Biosynthesis of bacterial menaquinones: the membrane-associated 1,4-dihydroxy-2-naphthoate octaprenyltransferase of Escherichia coli

Abstract

It was postulated that 1,4-dihydroxy-2-naphthoic acid is the naphthalenic intermediate in the biosynthesis of menaquinone (vitamin K2) in E. coli to which the octaprenyl side chain is attached to form demethylmenaquinone. In this work the presence of an enzyme, 1,4-dihydroxy-2-naphthoate octaprenyltransferase, which catalyzes the conversion of 1,4-dihydroxy-2-naphthoate to demethylmenaquinone was demonstrated in cell extracts of E. coli.

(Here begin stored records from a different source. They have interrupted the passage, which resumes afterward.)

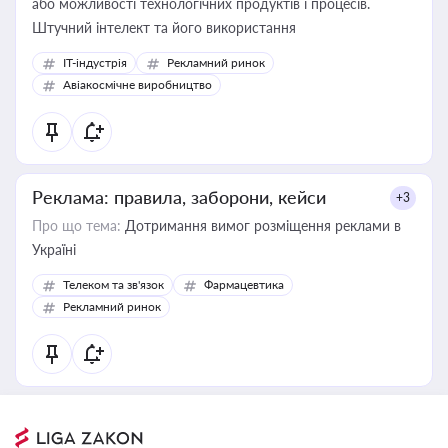
або можливості технологічних продуктів і процесів.
Штучний інтелект та його використання
IT-індустрія
Рекламний ринок
Авіакосмічне виробництво
Реклама: правила, заборони, кейси
+3
Про що тема:
Дотримання вимог розміщення реклами в
Україні
Телеком та зв'язок
Фармацевтика
Рекламний ринок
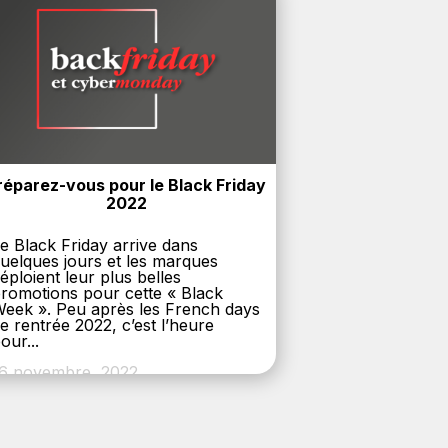
réparez-vous pour le Black Friday 
2022
e Black Friday arrive dans
uelques jours et les marques
éploient leur plus belles
romotions pour cette « Black
eek ». Peu après les French days
e rentrée 2022, c’est l’heure
our...
6 novembre, 2022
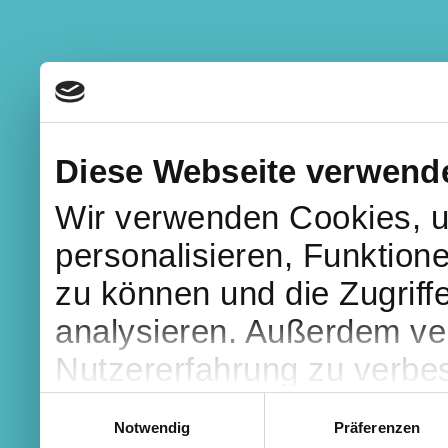
Diese Webseite verwend
Wir verwenden Cookies, u
personalisieren, Funktion
zu können und die Zugriff
analysieren. Außerdem ve
Nutzererfahrung zu verbe
Webseite stimmen Sie zu,
Einwilligungsauswahl
Notwendig
Präferenzen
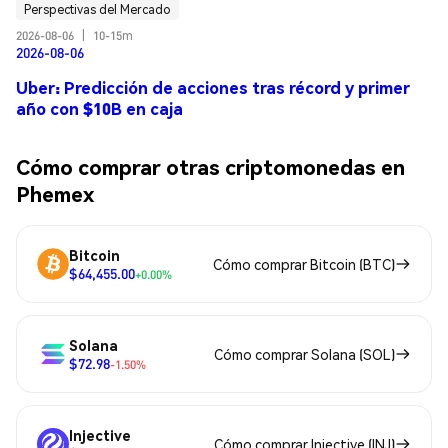
Perspectivas del Mercado
2026-08-06
|
10-15m
2026-08-06
Uber: Predicción de acciones tras récord y primer
año con $10B en caja
Cómo comprar otras criptomonedas en
Phemex
Bitcoin
Cómo comprar Bitcoin (BTC)
$64,455.00
+0.00%
Solana
Cómo comprar Solana (SOL)
$72.98
-1.50%
Injective
Cómo comprar Injective (INJ)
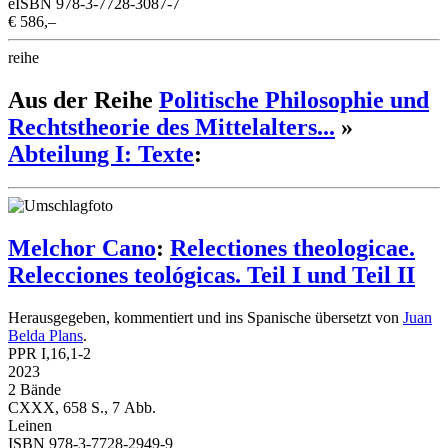
eISBN 978-3-7728-3087-7
€ 586,–
reihe
Aus der Reihe
Politische Philosophie und
Rechtstheorie des Mittelalters...
»
Abteilung I: Texte
:
Melchor Cano
:
Relectiones theologicae.
Relecciones teológicas. Teil I und Teil II
Herausgegeben, kommentiert und ins Spanische übersetzt von
Juan
Belda Plans
.
PPR I,16,1-2
2023
2 Bände
CXXX, 658 S., 7 Abb.
Leinen
ISBN 978-3-7728-2949-9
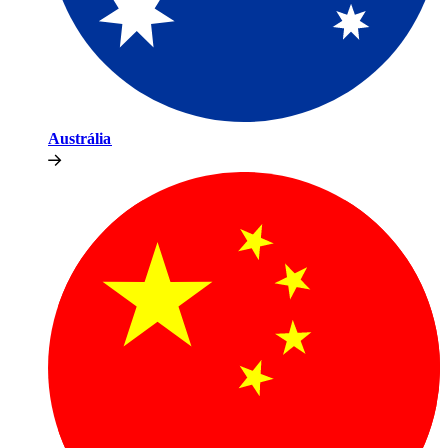
Austrália​​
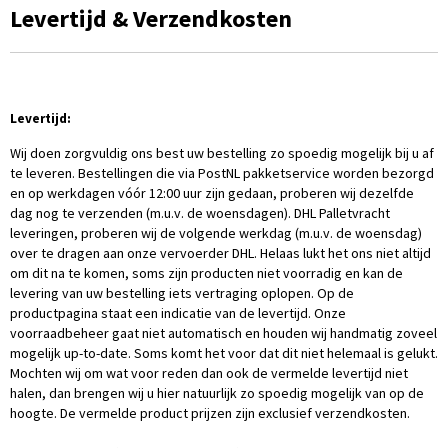
Levertijd & Verzendkosten
Levertijd:
Wij doen zorgvuldig ons best uw bestelling zo spoedig mogelijk bij u af
te leveren. Bestellingen die via PostNL pakketservice worden bezorgd
en op werkdagen vóór 12:00 uur zijn gedaan, proberen wij dezelfde
dag nog te verzenden (m.u.v. de woensdagen). DHL Palletvracht
leveringen, proberen wij de volgende werkdag (m.u.v. de woensdag)
over te dragen aan onze vervoerder DHL. Helaas lukt het ons niet altijd
om dit na te komen, soms zijn producten niet voorradig en kan de
levering van uw bestelling iets vertraging oplopen. Op de
productpagina staat een indicatie van de levertijd. Onze
voorraadbeheer gaat niet automatisch en houden wij handmatig zoveel
mogelijk up-to-date. Soms komt het voor dat dit niet helemaal is gelukt.
Mochten wij om wat voor reden dan ook de vermelde levertijd niet
halen, dan brengen wij u hier natuurlijk zo spoedig mogelijk van op de
hoogte. De vermelde product prijzen zijn exclusief verzendkosten.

Demethylmenaquinone-9 was formed when the naphthoate was incubated with cell extracts and the synthetic substrate, solanesyl pyrophosphate, in the presence of Triton X-100. Solanesyl monophosphate could not substitute for pyrophosphate in the reaction. The prenylation of 1,4-dihydroxy-2-naphthoate was also studied in a strain of E. coli which accumulates octaprenyl pyrophosphate, the natural precursor of the menaquinone side chain. The octaprenyltransferase was membrane bound and required Mg2+ for optimal activity. A menA- mutant of E. coli lacked octaprenyltransferase activity, suggesting that the menA gene is the structural gene for this enzyme. This strain had normal levels of 4-hydroxybenzoate octaprenyltransferase, the enzyme catalyzing the analogous prenylation reaction in ubiquinone biosynthesis, providing additional evidence that the 2 octaprenyltransferases are quite distinct.